Montpellier, un sommet entaché de sang

Accueillis en héros par une population naïve, les soldats français en mission de « paix » en Centrafrique ont prouvé aux yeux du monde qu’ils n’étaient pas dignes de confiance. Pour être plus explicite, ils ne sont pas là pour mettre fin à l’insécurité qui prévaut dans ce pays, mais pour perpétuer le règne de la France.
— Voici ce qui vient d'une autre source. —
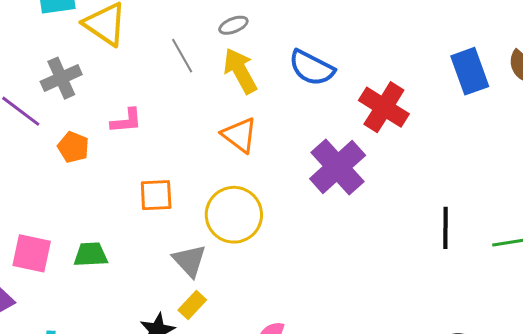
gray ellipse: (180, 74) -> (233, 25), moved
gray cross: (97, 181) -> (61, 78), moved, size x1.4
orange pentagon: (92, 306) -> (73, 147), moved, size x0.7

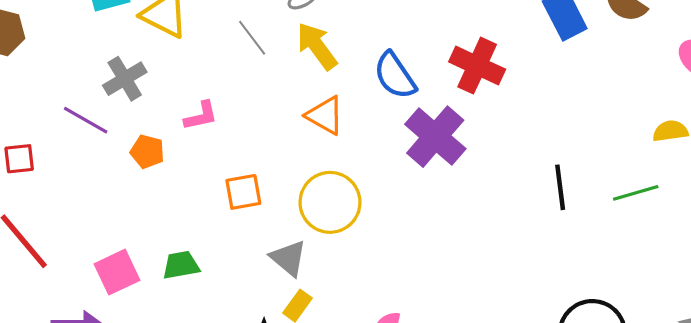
blue semicircle: (312, 68) -> (395, 76), moved, turned 36
pink square: (32, 253) -> (117, 272), turned -30

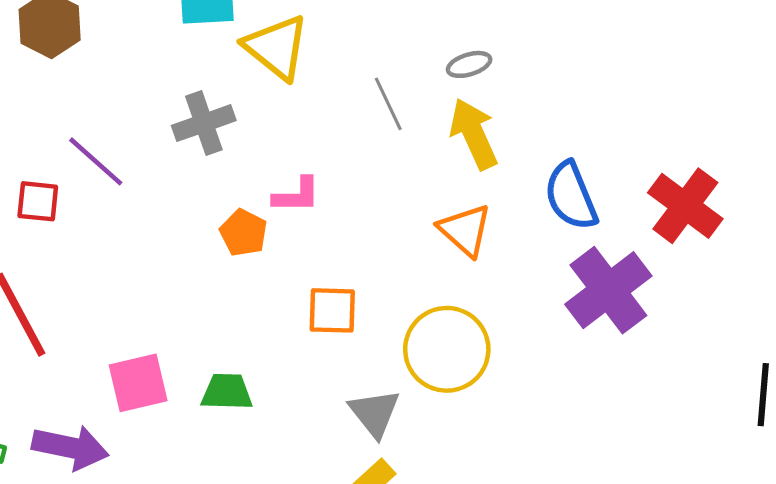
purple line: (86, 120) -> (96, 161), moved
orange pentagon: (147, 152) -> (243, 233), moved

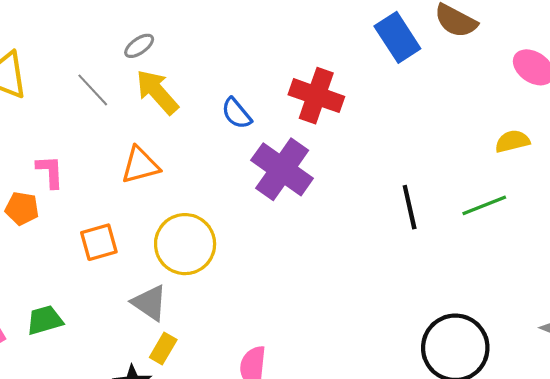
pink L-shape: (297, 195) -> (50, 172), turned -75
blue semicircle: (571, 196) -> (236, 113), size x0.7
orange triangle: (465, 230) -> (140, 165), moved, turned -39

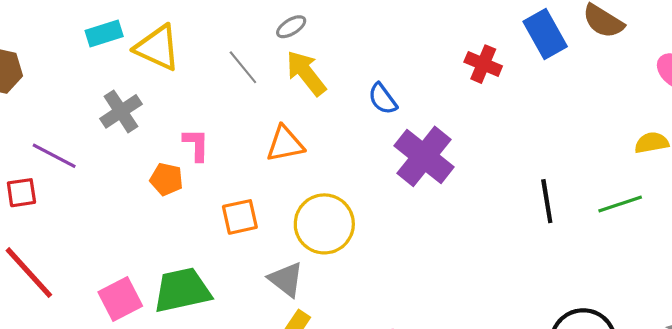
red cross: (316, 96) -> (483, 64), moved, size x0.7
green trapezoid: (45, 320) -> (182, 290), size x1.6

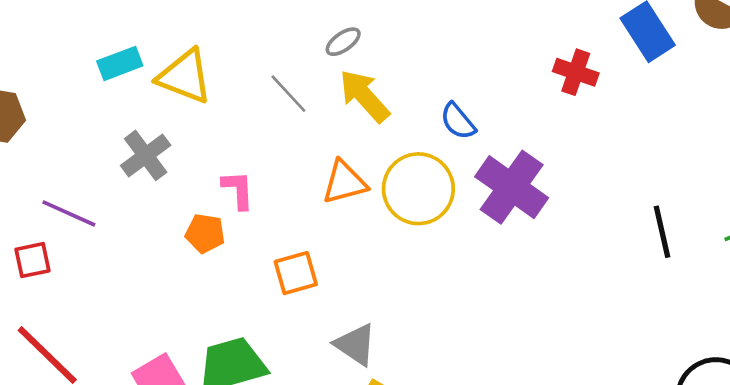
yellow circle: (324, 224) -> (418, 189), moved

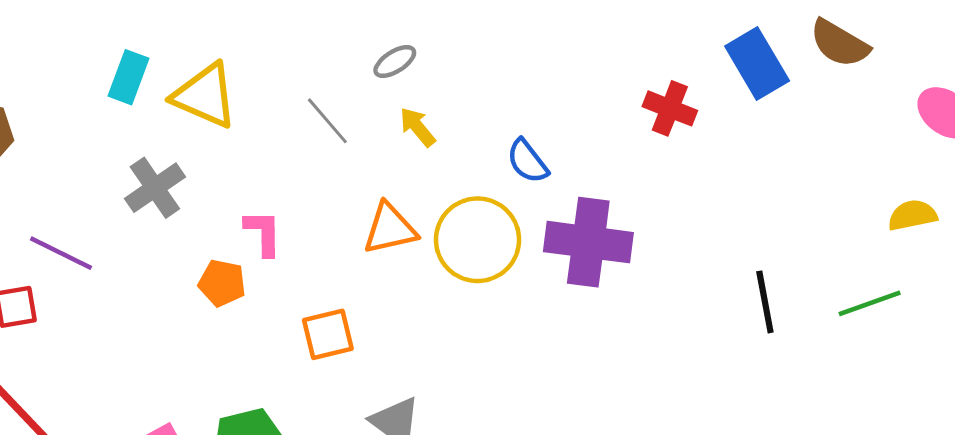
cyan rectangle: (120, 63) -> (129, 77), turned -51
yellow arrow: (364, 96) -> (418, 127), size x0.6
purple cross: (512, 187) -> (588, 242), turned -30

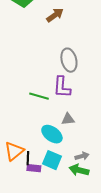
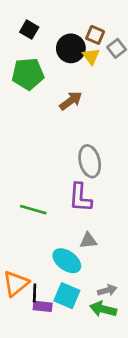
green line: (39, 96) -> (33, 210), moved

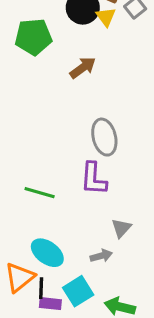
gray triangle: (88, 241) -> (121, 228), moved, turned -42
cyan ellipse: (67, 261) -> (47, 253), moved
gray arrow: (107, 290) -> (101, 256), moved
cyan square: (67, 296) -> (78, 291), turned 35

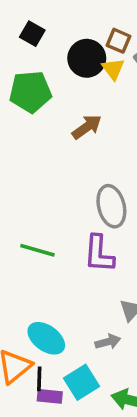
green line: (40, 193) -> (37, 250), moved

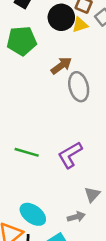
yellow triangle: (113, 69) -> (80, 25), turned 49
gray ellipse: (111, 206) -> (79, 87), moved
purple L-shape: (99, 254) -> (70, 155), turned 56

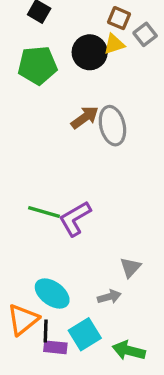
black circle: (61, 17) -> (90, 52), moved
brown arrow: (61, 66) -> (85, 117), moved
purple L-shape: (70, 155) -> (75, 219), moved

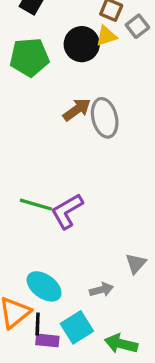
gray triangle: (130, 267) -> (136, 264), moved

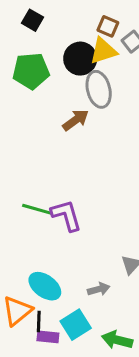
yellow triangle: (106, 36) -> (103, 51), size x1.4
gray ellipse: (105, 118) -> (99, 89), moved
purple L-shape: (67, 211) -> (66, 215), turned 104

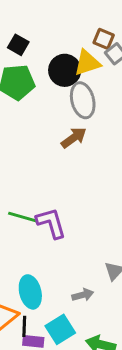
black square: (33, 20) -> (18, 45), moved
brown square: (108, 26) -> (104, 39), moved
brown arrow: (76, 120) -> (74, 138), moved
cyan ellipse: (45, 286) -> (30, 292), turned 40

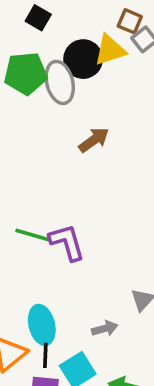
black square: (18, 45) -> (38, 18), moved
gray ellipse: (83, 100) -> (60, 82), moved
black line: (24, 326) -> (45, 355), moved

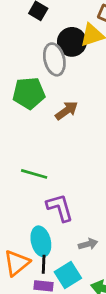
green pentagon: (26, 73) -> (29, 93), moved
brown arrow: (94, 140) -> (66, 111), moved
purple L-shape: (67, 242) -> (60, 208), moved

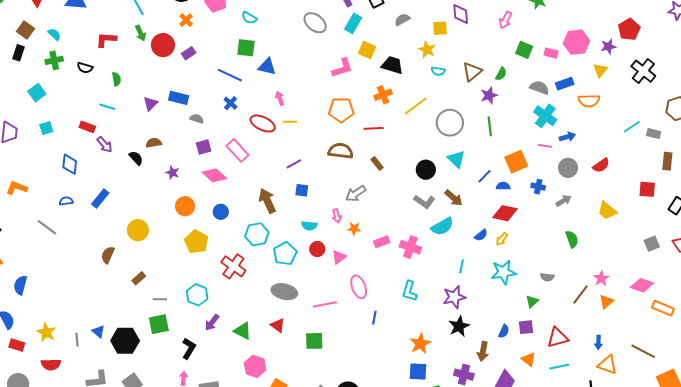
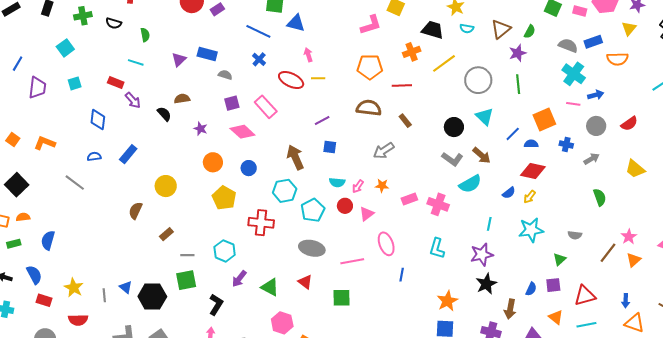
black trapezoid: (392, 65) -> (433, 30), moved
pink arrow: (337, 216) -> (358, 186), moved, turned 48
red cross: (233, 266) -> (261, 223), turned -30

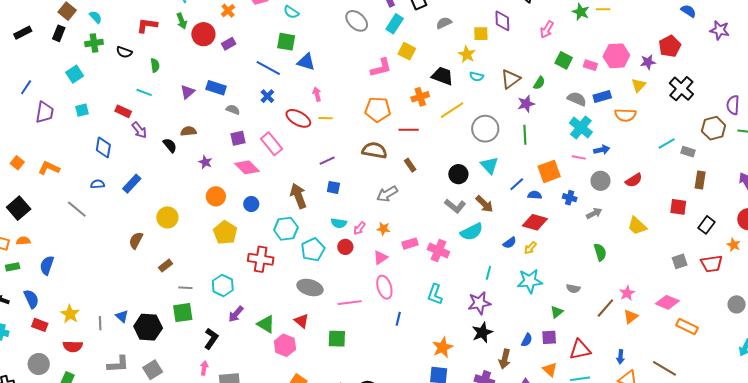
pink triangle: (367, 214) -> (380, 258), moved
pink hexagon: (282, 323) -> (285, 345), moved

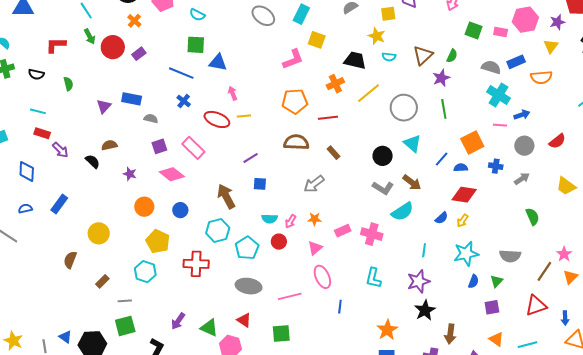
cyan line: (144, 92) -> (38, 111), moved
cyan hexagon: (223, 286) -> (145, 272), moved
gray semicircle: (573, 289) -> (510, 256), size x1.5
blue semicircle: (527, 340) -> (474, 281), moved
red triangle: (580, 350) -> (536, 306), moved

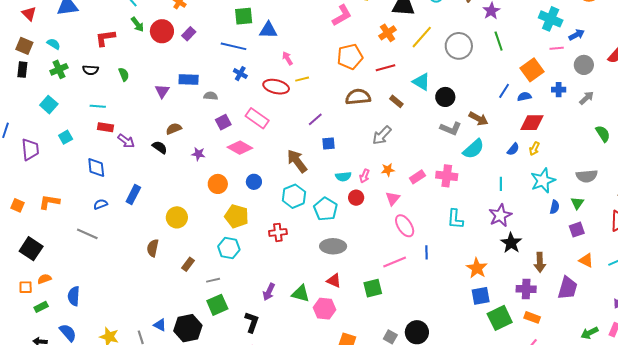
cyan triangle: (412, 143) -> (421, 82), moved
red cross: (196, 264) -> (278, 232), size x0.7
pink line: (290, 296) -> (395, 262), moved

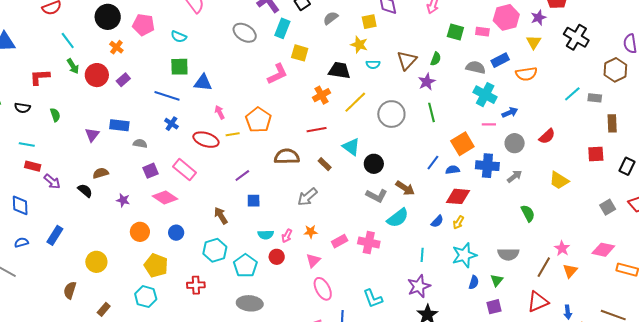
orange pentagon: (350, 57) -> (258, 120), moved, turned -30
blue cross: (559, 90) -> (487, 166), size x1.6
brown arrow: (297, 161) -> (221, 216), size x0.7
cyan L-shape: (455, 219) -> (373, 298), moved, turned -30

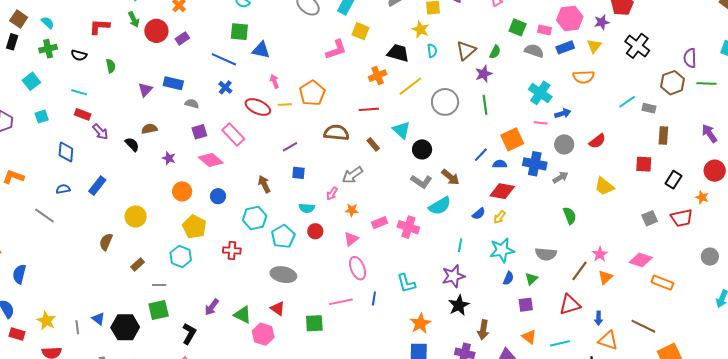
blue rectangle: (500, 60) -> (565, 47), moved
cyan semicircle: (373, 64) -> (432, 51), turned -104
gray semicircle: (476, 67) -> (534, 51), moved
pink arrow: (287, 236) -> (332, 194), moved

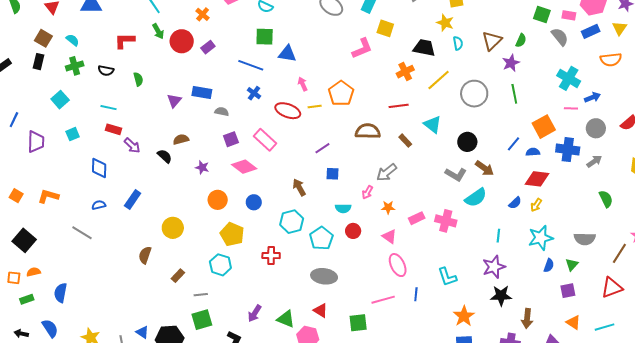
gray semicircle: (534, 51) -> (560, 37), turned 36
black circle: (422, 149) -> (467, 142), moved
pink triangle: (351, 239) -> (389, 236), turned -42
black star: (459, 305) -> (501, 296), turned 30

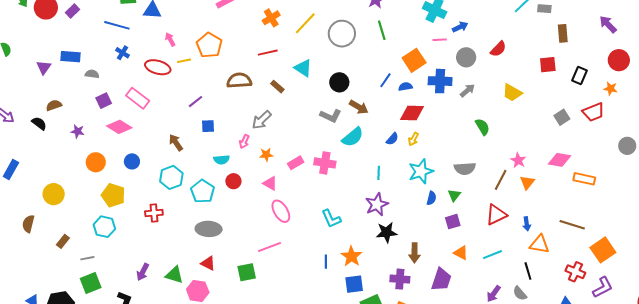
blue line: (416, 294) -> (326, 262), moved

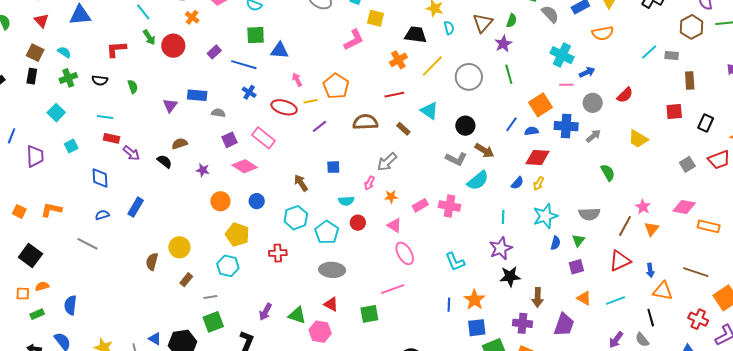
purple rectangle: (73, 11) -> (214, 52), moved
purple line: (196, 102) -> (320, 126), moved
yellow circle: (54, 194) -> (179, 247), moved

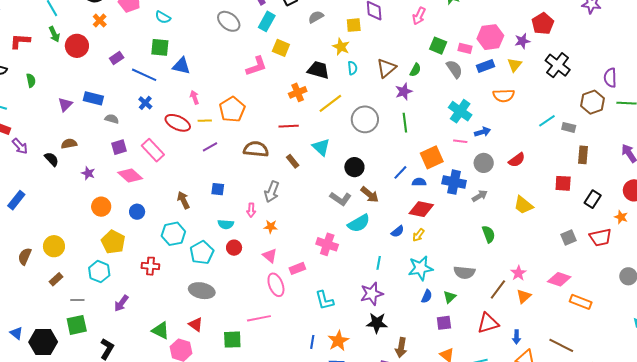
gray arrow: (387, 162) -> (272, 192), turned -35
pink arrow: (369, 183) -> (251, 210), turned -32
pink rectangle: (420, 205) -> (297, 268), moved
purple arrow: (265, 312) -> (121, 303), moved

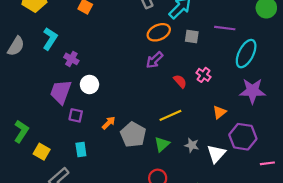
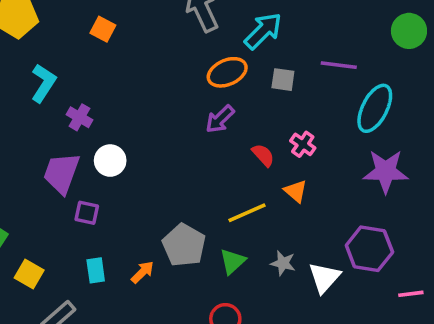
orange triangle: (219, 112) -> (296, 191), moved, turned -40
orange arrow: (109, 123) -> (143, 272), moved

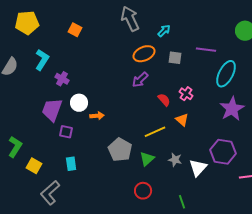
cyan arrow: (263, 31) -> (164, 31), size x0.6
purple star: (386, 171) -> (232, 109), turned -30
orange arrow: (143, 272) -> (97, 116), moved, turned 40

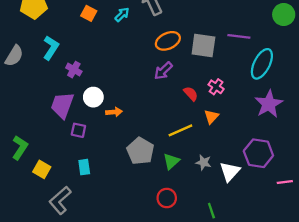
cyan arrow: (164, 31) -> (122, 15), moved
gray square: (175, 58) -> (203, 45), size x1.6
orange triangle: (182, 120) -> (211, 117), turned 32

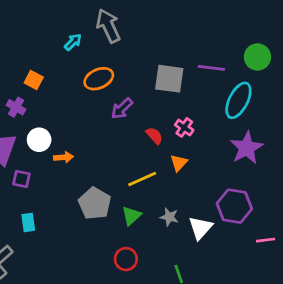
orange square: (89, 13) -> (34, 80), moved
green circle: (284, 15) -> (257, 57), moved
orange ellipse: (168, 41) -> (99, 79), moved

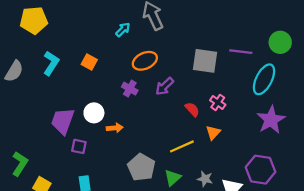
purple cross: (16, 107) -> (130, 89), moved

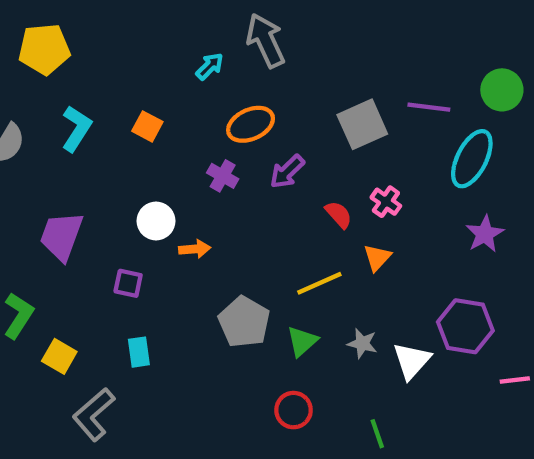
gray square: (205, 61) -> (362, 124), turned -32
purple star: (271, 120) -> (485, 234), size x0.7
purple trapezoid: (63, 121) -> (61, 236), moved

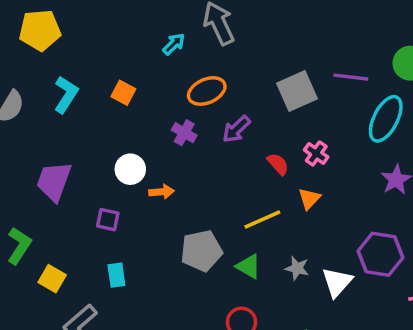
gray pentagon: (244, 322) -> (202, 251), turned 30
green triangle: (302, 341) -> (248, 266), turned -48

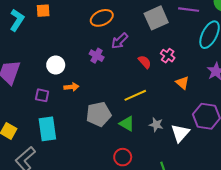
orange square: (123, 93) -> (43, 11), moved, turned -32
purple cross: (184, 133) -> (97, 56), moved
orange arrow: (162, 192) -> (71, 87), moved
orange triangle: (309, 199) -> (182, 83), moved, turned -32
cyan rectangle: (116, 275) -> (47, 129), size x1.6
Visiblement, la sodomie, les viols sur mineurs, et exactions font partie de leurs missions régaliennes en RCA.

Et dire que c’est dans ce contexte que certains leaders africains, qui, je pense, jouissent encore de toutes leurs facultés mentales, vont aller s’assoir, en juillet prochain à Montpellier en France, autour de la même table qu’Emmanuel Macron pour parler de l’avenir des relations Afrique-France. Dans le sens inverse, je vois les autorités françaises exiger d’abord le retrait de tous les mercenaires, soldats et ONG africains de leur territoire avant de participer à une telle rencontre.